With increasing urbanization, particularly in developing countries, it is important to understand how local biota will respond to such landscape changes. Bats comprise one of the most diverse groups of mammals in urban areas, and many species are threatened by habitat destruction and land use change. Yet, in Africa, the response of bats to urban areas is relatively understudied. Therefore, we collated data on urban presence, phylogenetic relationship, and ecological traits of 54 insectivorous bats in Africa from available literature to test if their response to urbanization was phylogenetically and/or ecologically driven. Ancestral state reconstruction of urban tolerance, defined by functional group and presence observed in urban areas, suggests that ancestral African bat species could adapt to urban landscapes, and significant phylogenetic signal for urban tolerance indicates that this ability is evolutionarily conserved and mediated by pre‐adaptations. Specifically, traits of high wing loading and aspect ratio, and flexible roosting strategies, enable occupancy of urban areas.

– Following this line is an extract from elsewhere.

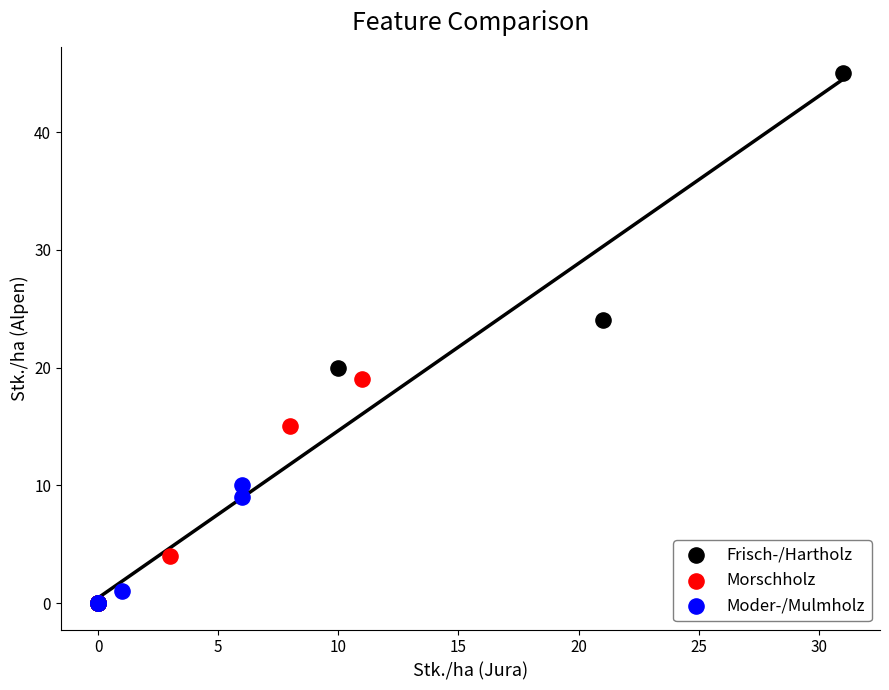

Which series has the largest Y range (max minus min)?

Frisch-/Hartholz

Therefore, our results identify the traits that predict which bat species will likely occur in urban areas, and which vulnerable bat clades conservation efforts should focus on to reduce loss of both functional and phylogenetic diversity in Africa. We, additionally, highlight several gaps in research that should be investigated in future studies to provide better monitoring of the impact urbanization will have on African bats.

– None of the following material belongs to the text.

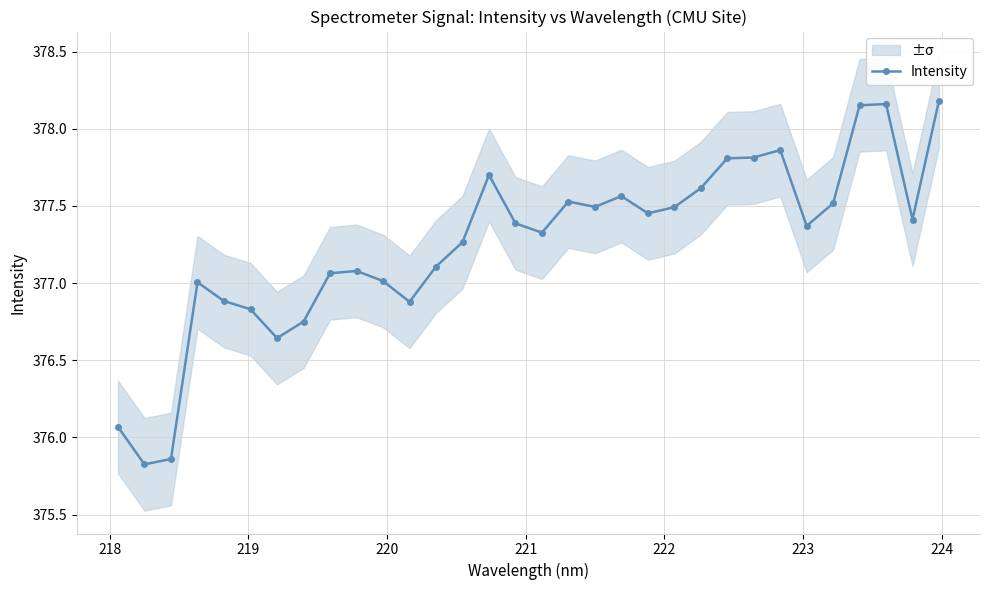

Is this an area chart (filled region under the line)?

No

We compiled a list of all mainland African insectivorous bat species using ACR (2018), Kingdon (2013), and Monadjem et al. (2020). We collected aspect ratio, wing loading, peak echolocation frequency, roost ecology, and functional group data for each of these species from these sources and other available literature (ACR., 2018; Aldridge & Rautenbach, 1987; Kingdon, 2013; Monadjem et al., 2020; Norberg & Rayner, 1987; Salsamendi et al., 2005). Available ecological trait data and presence in the phylogenetic super‐tree (Jones et al., 2005) reduced our data set from an initial 219 species to 54 species for statistical analyses. We then determined whether these species were present in urban (including suburban or peri‐urban) areas within their range (personal communication P. Webala, I. Tanshi and M.C. Schoeman; and Ancillotto et al., 2015; Andreani et al., 2019; Dekker et al., 2013; Fenton et al., 2002; Geldenhuys et al., 2013; Hoye & Spence, 2004; Jacobs & Barclay, 2009; Kurek et al., 2020; Lane et al., 2022; Legakis et al., 2000; O'Malley et al., 2020; Roswag et al., 2019; Schoeman, 2016; Schoeman & Waddington, 2011; Taylor et al., 1999; Wojtaszyn et al., 2013) and recorded this information as presence (1) or absence (0) in urban areas. We categorized roost specificity for each species as: utilizing 1 roost type = high, 2 roost types = medium, and ≥3 roost types = low. Each of the following was considered a different roost “type”: caves and mines, tree crevices (behind bark and tree holes), foliage, rock crevices, exposed outer walls of houses/buildings, roofs of houses/buildings, and road culverts. Roost specificity was classified regardless of the surrounding habitat type (e.g., open vs. narrow space) or landscape (e.g., highly urbanized vs. more rural areas) where the roost was found.

We categorized bats into urban exploiters, adapters, or avoiders after Jung and Kalko (2011) and Schoeman (2016) based on wing morphology and roost habits. Urban exploiters are open‐air bats with high wing loading and aspect ratios and highly flexible roost habits that readily use anthropogenic resources; urban adapters are narrow‐edge space bats with intermediate wing loading and aspect ratios, and fairly flexible roosting habits; and urban avoiders are narrow‐space bats with restricted roosting requirements, such as obligate cave roosters (Jung & Kalko, 2011; Schoeman, 2016).